Forgiveness is the ultimate F word indeed.
( little grasshopper...I wrote this as current events are so parallel to past experiences and the remembered "soreness", hoping that I might better help you navigate. If not now, perhaps sometime in the future when you are centered and strong and very sure of your footing- maybe, just maybe the beginning again can begin. If it helps, I trust you'll make the right decision for you and only you at this time. Someone has had ample time to start across that great divide...If my child ever felt the way you describe, I'd become the best damn mountain climber that ever was and cross the divide, a thousand times over if I had to. There is still hope here..., say and be beautiful to the best of your ability, be right within yourself and all will work out.)
7 comments:
No better way of putting it, the ultimate F word indeed!!! Things can always change, no one ever truly knows what the future holds. But I can say I'm not ready for the F word, and I won't be this fall either. We'll talk soon, wedding details consumed me last week and this weekend.
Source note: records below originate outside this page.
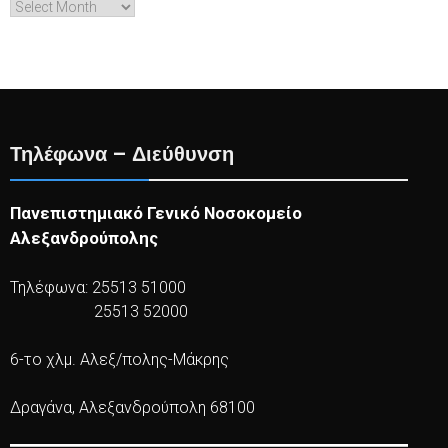
Archives
Τηλέφωνα – Διεύθυνση
Πανεπιστημιακό Γενικό Νοσοκομείο
Αλεξανδρούπολης
Τηλέφωνα: 25513 51000
25513 52000
6-το χλμ. Αλεξ/πολης-Μάκρης
Δραγάνα, Αλεξανδρούπολη 68100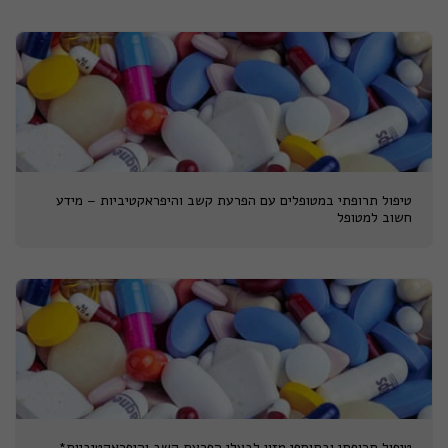
טיפול תרופתי במטופלים עם הפרעת קשב והיפראקטיביות – מידע
חשוב למטופל
טיפול תרופתי ובתוספי מזון לבעלי הפרעת קשב והיפראקטיביות*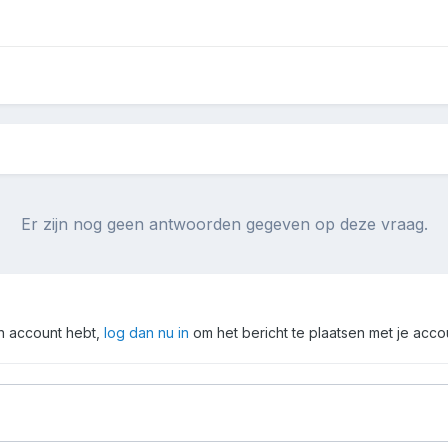
Er zijn nog geen antwoorden gegeven op deze vraag.
en account hebt,
log dan nu in
om het bericht te plaatsen met je acco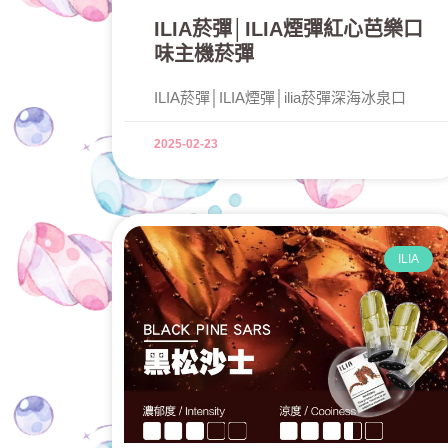
ILIA菸彈│ILIA煙彈紅心芭樂口
味主機菸彈
ILIA菸彈│ILIA煙彈│ilia菸彈深海冰泉口
2025-02-23
ILIA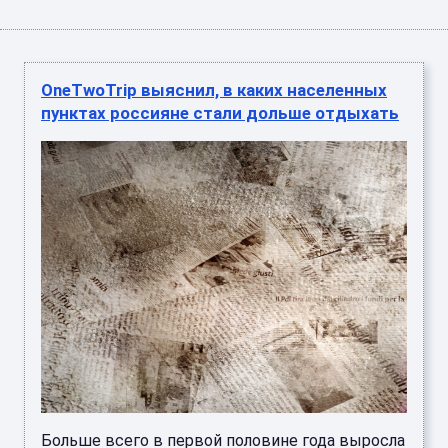
OneTwoTrip выяснил, в каких населенных
пунктах россияне стали дольше отдыхать
Больше всего в первой половине года выросла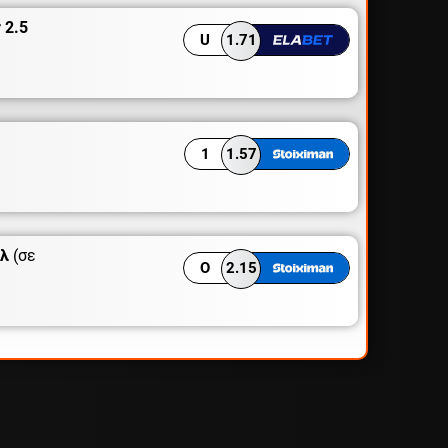
 2.5
U
1.71
1
1.57
ολ
(σε
O
2.15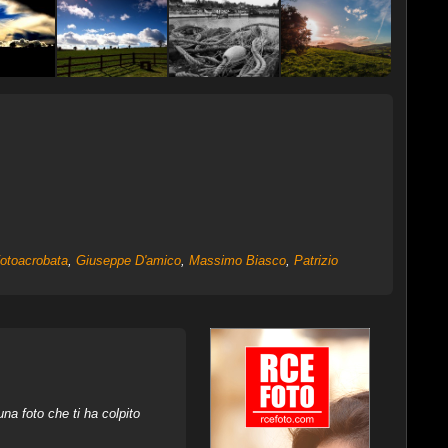
otoacrobata
,
Giuseppe D'amico
,
Massimo Biasco
,
Patrizio
na foto che ti ha colpito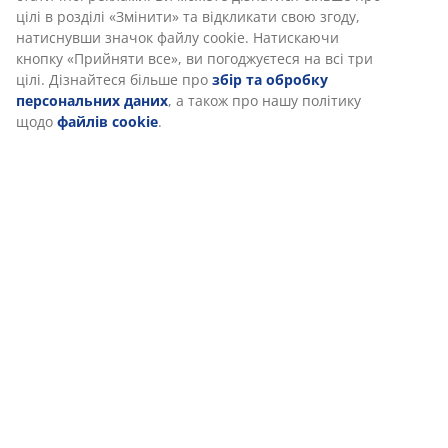
цілі в розділі «Змінити» та відкликати свою згоду,
натиснувши значок файлу cookie. Натискаючи
кнопку «Прийняти все», ви погоджуєтеся на всі три
цілі. Дізнайтеся більше про
збір та обробку
персональних даних
, а також про нашу політику
щодо
файлів cookie
.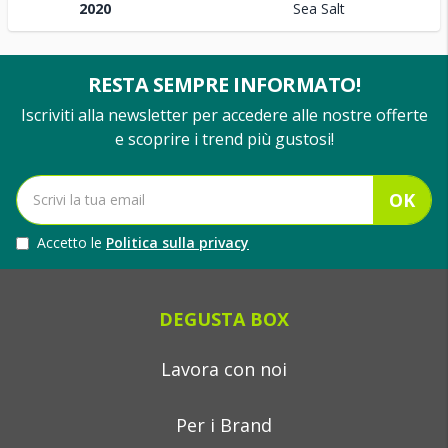
2020
Sea Salt
RESTA SEMPRE INFORMATO!
Iscriviti alla newsletter per accedere alle nostre offerte
e scoprire i trend più gustosi!
OK
Accetto le
Politica sulla privacy
DEGUSTA BOX
Lavora con noi
Per i Brand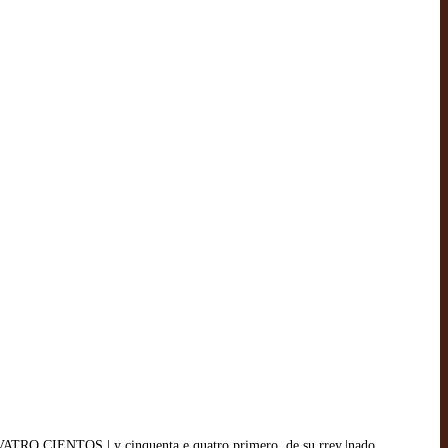
ENTOS | y çinquenta e quatro primero, de su rrey.|nado.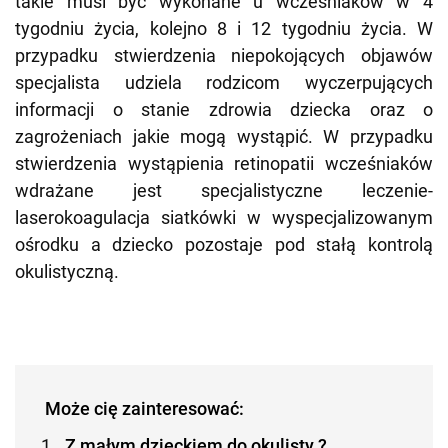
takie musi być wykonane u wcześniaków w 4
tygodniu życia, kolejno 8 i 12 tygodniu życia. W
przypadku stwierdzenia niepokojących objawów
specjalista udziela rodzicom wyczerpujących
informacji o stanie zdrowia dziecka oraz o
zagrożeniach jakie mogą wystąpić. W przypadku
stwierdzenia wystąpienia retinopatii wcześniaków
wdrażane jest specjalistyczne leczenie-
laserokoagulacja siatkówki w wyspecjalizowanym
ośrodku a dziecko pozostaje pod stałą kontrolą
okulistyczną.
Może cię zainteresować:
Z małym dzieckiem do okulisty ?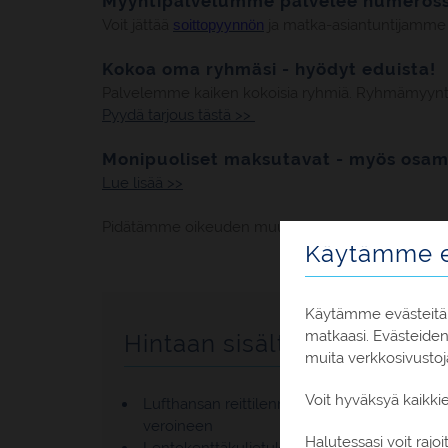
Myyntipalvelumme palvelee numeross
Voit jättää
soittopyynnön
ja matka-asiantuntijamme
Kokoa oma ryhmäsi - hyödyt eduista!
Palvelemme kaiken kokoisia ryhmiä. Ryhmämyynt
Pyydä tarjous tästä >>
Monipuoliset maksutavat - myös osam
Lue lisää >>
Pidätämme oikeuden muutoksiin.
Käytämme e
Käytämme evästeitä,
matkaasi. Evästeide
Hintaan sisältyy
muita verkkosivustoj
Voit hyväksyä kaikki
Lufthansan reittilennot Helsinki-Frankfurt-Po
veroineen
Halutessasi voit raj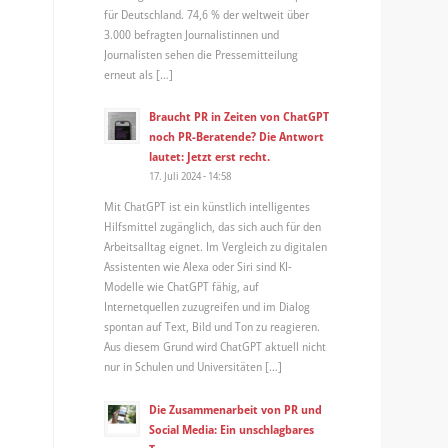
für Deutschland. 74,6 % der weltweit über
3.000 befragten Journalistinnen und
Journalisten sehen die Pressemitteilung
erneut als […]
Braucht PR in Zeiten von ChatGPT
noch PR-Beratende? Die Antwort
lautet: Jetzt erst recht.
17. Juli 2024 - 14:58
Mit ChatGPT ist ein künstlich intelligentes
Hilfsmittel zugänglich, das sich auch für den
Arbeitsalltag eignet. Im Vergleich zu digitalen
Assistenten wie Alexa oder Siri sind KI-
Modelle wie ChatGPT fähig, auf
Internetquellen zuzugreifen und im Dialog
spontan auf Text, Bild und Ton zu reagieren.
Aus diesem Grund wird ChatGPT aktuell nicht
nur in Schulen und Universitäten […]
Die Zusammenarbeit von PR und
Social Media: Ein unschlagbares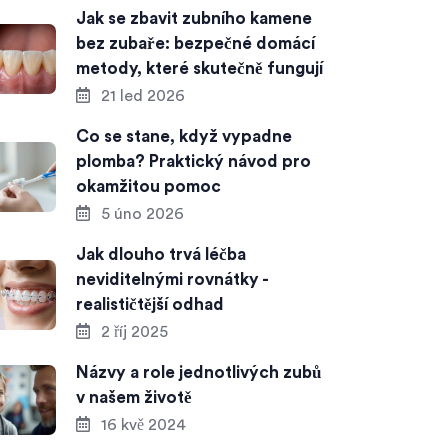
Jak se zbavit zubního kamene
bez zubaře: bezpečné domácí
metody, které skutečně fungují
21 led 2026
Co se stane, když vypadne
plomba? Praktický návod pro
okamžitou pomoc
5 úno 2026
Jak dlouho trvá léčba
neviditelnými rovnátky -
realističtější odhad
2 říj 2025
Názvy a role jednotlivých zubů
v našem životě
16 kvě 2024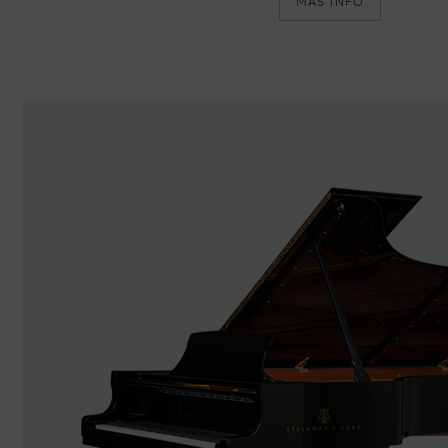
MÁS INFO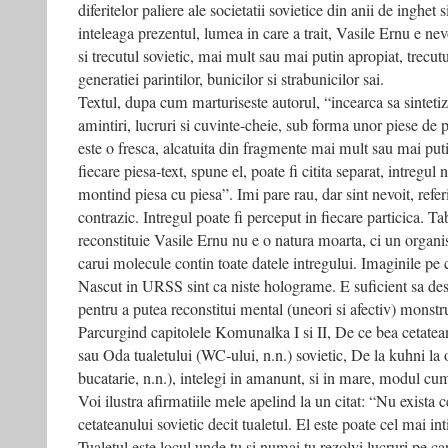
diferitelor paliere ale societatii sovietice din anii de inghet
inteleaga prezentul, lumea in care a trait, Vasile Ernu e nev
si trecutul sovietic, mai mult sau mai putin apropiat, trecut
generatiei parintilor, bunicilor si strabunicilor sai.
Textul, dupa cum marturiseste autorul, “incearca sa sintetize
amintiri, lucruri si cuvinte-cheie, sub forma unor piese de p
este o fresca, alcatuita din fragmente mai mult sau mai put
fiecare piesa-text, spune el, poate fi citita separat, intregul 
montind piesa cu piesa”. Imi pare rau, dar sint nevoit, referit
contrazic. Intregul poate fi perceput in fiecare particica. Ta
reconstituie Vasile Ernu nu e o natura moarta, ci un organ
carui molecule contin toate datele intregului. Imaginile pe 
Nascut in URSS sint ca niste holograme. E suficient sa desc
pentru a putea reconstitui mental (uneori si afectiv) monstrul
Parcurgind capitolele Komunalka I si II, De ce bea cetate
sau Oda tualetului (WC-ului, n.n.) sovietic, De la kuhni la 
bucatarie, n.n.), intelegi in amanunt, si in mare, modul cu
Voi ilustra afirmatiile mele apelind la un citat: “Nu exista 
cetateanului sovietic decit tualetul. El este poate cel mai int
Tualetul este locul unde tu si numai tu rezolvi lucruri pe c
It's a sweet escape :)
Love you!!!!
How interesting that this is your post today... for the last week I have been confronted with some of my own itchy spots that I'm repeatedly trying to forgive in myself. Oh goodness, and love... when does that point come when it's less painful to leave it behind than it is to be painfully loved? I have a difficult time letting go of people and a very easy time falling in love. Not a great combo.
Gal, we need to have a chat over tea!
Tea it is, what's your schedule? Talk to you soon...
Love you too there miss Rhi, gh...breathe, repeat the mantra-
nothing less than love, nothing less than love...(I don't find that is asking too much, do you?)
Amen. We can forgive someone whose main joy comes from hurting others and that doesn't mean we have to subject ourselves to their hurts anymore. God sees we have forgiven them and we know we have forgiven them, so that is what is important. As I am always telling my kids: life is full of choices. They choose to be hurtful. We choose to forgive and not enable them to be hurtful to us. Enjoy Maine - it has to be drier than here in the mudpuddle of the midwest! :-) K
K,
Beautiful comment...a thinker to boot. I've heard of the muddy puddle there...send some this way if you would. My 48 year old shoulders are tired of the bucket brigade!
Take care-
I was only allowed to know you for a little while, but the impact you impart is full beyond measure. I distinctly remember the day I first heard you say that axiom "Love always creates; it never destroys." It reached me deeply then and still does every time I deal with my monsters. I miss your wisdom and caring, your understanding. I got to witness your tenderly furious love for your children, your nuturing soul. You were an answer to a whispered prayer that spring. Miss you.
Dear Sarah,
The feeling then and now...mutual. Miss you too, miss the talks...even though I say lots of crap, some of it sticks, some of it not so well and then I get it again...because I have friends like you who whisper truth back to me when I forget what it looks like, what it sounds like...I think I need to delve a little deeper here, dear Sarah. You OK?